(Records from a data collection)

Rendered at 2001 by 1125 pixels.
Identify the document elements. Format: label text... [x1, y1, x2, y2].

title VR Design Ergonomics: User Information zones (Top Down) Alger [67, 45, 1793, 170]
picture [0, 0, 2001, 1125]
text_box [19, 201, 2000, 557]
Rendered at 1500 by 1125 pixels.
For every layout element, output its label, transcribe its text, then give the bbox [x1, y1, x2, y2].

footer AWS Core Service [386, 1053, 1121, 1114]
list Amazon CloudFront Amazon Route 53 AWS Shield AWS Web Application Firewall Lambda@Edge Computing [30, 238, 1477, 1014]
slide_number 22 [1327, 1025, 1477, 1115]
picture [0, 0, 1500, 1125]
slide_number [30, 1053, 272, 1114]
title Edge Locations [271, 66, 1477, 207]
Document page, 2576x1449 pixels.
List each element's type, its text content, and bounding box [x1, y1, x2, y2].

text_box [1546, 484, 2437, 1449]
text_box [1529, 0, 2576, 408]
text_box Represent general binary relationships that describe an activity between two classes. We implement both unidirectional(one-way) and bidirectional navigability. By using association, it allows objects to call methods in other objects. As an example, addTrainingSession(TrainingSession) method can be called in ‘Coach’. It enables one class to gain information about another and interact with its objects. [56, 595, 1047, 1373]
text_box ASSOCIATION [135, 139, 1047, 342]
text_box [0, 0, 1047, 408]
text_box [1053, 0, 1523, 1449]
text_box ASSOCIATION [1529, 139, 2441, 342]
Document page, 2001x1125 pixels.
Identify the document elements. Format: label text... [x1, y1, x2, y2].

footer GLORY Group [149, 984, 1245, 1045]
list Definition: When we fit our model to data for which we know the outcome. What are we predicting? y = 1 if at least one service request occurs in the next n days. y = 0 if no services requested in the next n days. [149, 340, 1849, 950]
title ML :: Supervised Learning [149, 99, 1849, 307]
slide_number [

Your task: Give back all of the data exactly, with every line intact.

Solution below:
Rendered at 2001 by 1125 pixels.
Identify the document elements. Format: label text... [x1, y1, x2, y2].

title VR Design Ergonomics: User Information zones (Top Down) Alger [67, 45, 1793, 170]
picture [0, 0, 2001, 1125]
text_box [19, 201, 2000, 557]
Rendered at 1500 by 1125 pixels.
For every layout element, output its label, transcribe its text, then give the bbox [x1, y1, x2, y2].

footer AWS Core Service [386, 1053, 1121, 1114]
list Amazon CloudFront Amazon Route 53 AWS Shield AWS Web Application Firewall Lambda@Edge Computing [30, 238, 1477, 1014]
slide_number 22 [1327, 1025, 1477, 1115]
picture [0, 0, 1500, 1125]
slide_number [30, 1053, 272, 1114]
title Edge Locations [271, 66, 1477, 207]
Document page, 2576x1449 pixels.
List each element's type, its text content, and bounding box [x1, y1, x2, y2].

text_box [1546, 484, 2437, 1449]
text_box [1529, 0, 2576, 408]
text_box Represent general binary relationships that describe an activity between two classes. We implement both unidirectional(one-way) and bidirectional navigability. By using association, it allows objects to call methods in other objects. As an example, addTrainingSession(TrainingSession) method can be called in ‘Coach’. It enables one class to gain information about another and interact with its objects. [56, 595, 1047, 1373]
text_box ASSOCIATION [135, 139, 1047, 342]
text_box [0, 0, 1047, 408]
text_box [1053, 0, 1523, 1449]
text_box ASSOCIATION [1529, 139, 2441, 342]
Document page, 2001x1125 pixels.
Identify the document elements. Format: label text... [x1, y1, x2, y2].

footer GLORY Group [149, 984, 1245, 1045]
list Definition: When we fit our model to data for which we know the outcome. What are we predicting? y = 1 if at least one service request occurs in the next n days. y = 0 if no services requested in the next n days. [149, 340, 1849, 950]
title ML :: Supervised Learning [149, 99, 1849, 307]
slide_number [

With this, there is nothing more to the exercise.